The following proof is a rather detailed one.

Let c[a,b] denote the space of continuous ,real valued function, over [a,b].

To show that c[a,b] is complete w.r.t the supnorm we must show that:

Given a cauchy sequence of continuous functions over [a,b] we must show that ,there exists a function ,g belonging to c[a,b] and $\displaystyle \lim_{n\rightarrow\infty}{f_{n}} = g$ w.r.t the supnorm.

SO

Let {$\displaystyle f_{n}$} be a cauchy sequence

Let xε[a,b]

Let ε>0

SINCE {$\displaystyle f_{n}$}is cauchy in c[a,b] there exists N belonging to natural Nos and such that:

for all n.m: $\displaystyle n\geq N$ and $\displaystyle m\geq N$====> sup{$\displaystyle |f_{n}(x)-f_{m}(x)|$:xε[a,b]}< ε.

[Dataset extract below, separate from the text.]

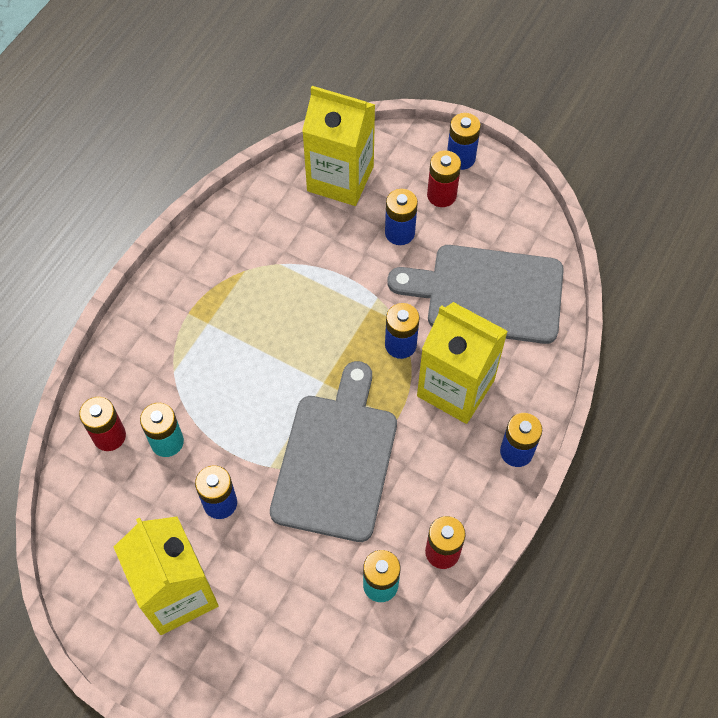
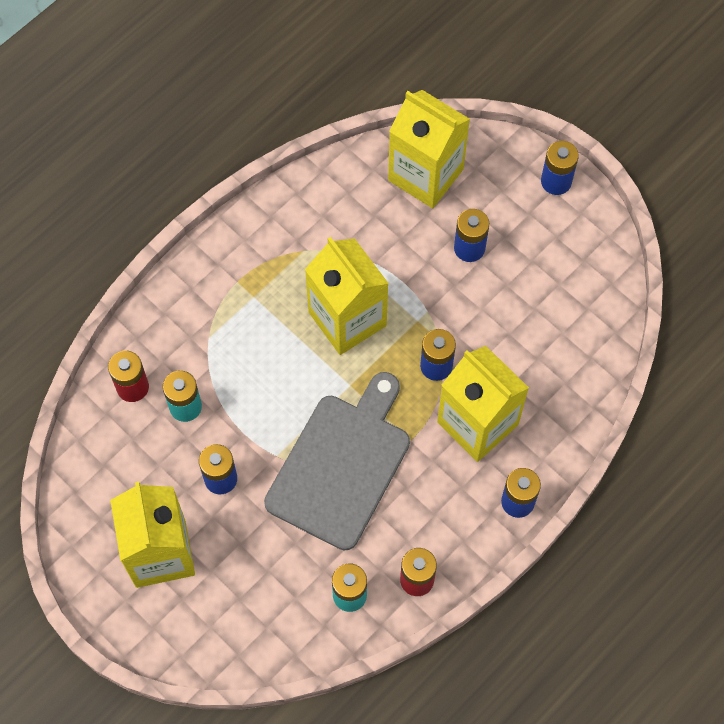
camera: 15 degrees right, 5 degrees up
(303, 322) = (347, 319): none -> yellow carton
(441, 195) = (524, 218): red battery -> none
(487, 293) = (539, 334): grey cutting board -> none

Because $\displaystyle |f_{n}(x)-f_{m}(x)|$ε{$\displaystyle |f_{n}(x)-f_{m}(x)|$:xε[a,b]}======>$\displaystyle |f_{n}(x)-f_{m}(x)|$<ε

Hence.

{for all ε>0 there exists NεN AND SUCH THAT ,for all n,m: $\displaystyle n\geq N,m\geq N$=====> $\displaystyle |f_{n}(x)-f_{m}(x)|<\epsilon$}................................................. ...............................1

Now (1)====> {$\displaystyle f_{n}(x)$} is a cauchy sequence in real Nos R ====> THERE EXISTS a unique yεR AND $\displaystyle \lim_{n\rightarrow\infty}{f_{n}(x)} = y$

Thus

for all x :xε[a,b]====>THERE EXISTS a unique yεR AND $\displaystyle \lim_{n\rightarrow\infty}{f_{n}(x)} = y$

That defines a function g:[a,b]------->R and such that:

for all x:xε[a,b]======>$\displaystyle \lim_{n\rightarrow\infty}{f_{n}(x)} = g(x)$.................................................. .......................................2

So up to now we have proved that there exists ,g:[a,b]------>R.

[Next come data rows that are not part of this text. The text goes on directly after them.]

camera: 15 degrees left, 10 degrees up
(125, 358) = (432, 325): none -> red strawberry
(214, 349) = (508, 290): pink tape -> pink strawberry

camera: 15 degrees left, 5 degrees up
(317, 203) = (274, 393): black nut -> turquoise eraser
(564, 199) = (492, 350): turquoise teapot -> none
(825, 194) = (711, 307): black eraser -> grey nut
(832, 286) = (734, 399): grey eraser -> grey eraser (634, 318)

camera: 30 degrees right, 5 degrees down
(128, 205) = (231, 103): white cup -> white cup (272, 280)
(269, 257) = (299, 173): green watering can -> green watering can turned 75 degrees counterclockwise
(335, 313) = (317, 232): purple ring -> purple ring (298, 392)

Now we need to show that gεc[a,b] i.e g is continuous over [a,b]

Since we have the theorem that states :uniform convergence of continuous functions to a function implies that the function is continuous we must show uniform convergence.

Let ε>0

by (1) there exists NεN AND such that:

for all n,m:$\displaystyle n\geq N,m\geq N$=====>$\displaystyle |f_{n}(x)-f_{m}(x)|$<ε/2................................................. ...........................

and if $\displaystyle n\geq N$ and xε[a,b] by (2) we have $\displaystyle \lim_{n\rightarrow\infty}{f_{n}(x)} = g(x)$ ======>g(x) is an accumulation point=======>there exists $\displaystyle m\geq N$ and $\displaystyle |f_{m}(x)-g(x)|$<ε/2

and hence $\displaystyle |f_{n}(x)-f_{m}(x)|$<ε/2 and $\displaystyle |f_{m}(x)-g(x)|$<ε/2 ====> $\displaystyle |f_{n}(x)-g(x)|$<ε (by the triangular inequality) .

Τherefor {$\displaystyle f_{n}$} converges uniformly to g and so gεc[a,b]

Sofar we have proved:there exists a gεc[a,b].

So it remains the proof that {$\displaystyle f_{n}$} converges to g w.r.t the supnorm.

Let ε>0
by uniform convergence ,there exists NεN AND such that ,
for all n,x: $\displaystyle n\geq N$ and xε[a,b]======>$\displaystyle |f_{n}(x)-g(x)|$<ε/2.

Let $\displaystyle n\geq N$

because yε{$\displaystyle |f_{n}(x)-g(x)|$:xε[a,b]}======>y<ε/2=====> the set {$\displaystyle |f_{n}(x)-g(x)|$:xε[a,b]} is bounded above by ε/2=====>sup{$\displaystyle |f_{n}(x)-g(x)|$:xε[a.b]}$\displaystyle \leq\frac{\epsilon}{2}$<ε

AND so c[a,b] is complete w.r.t the supnorm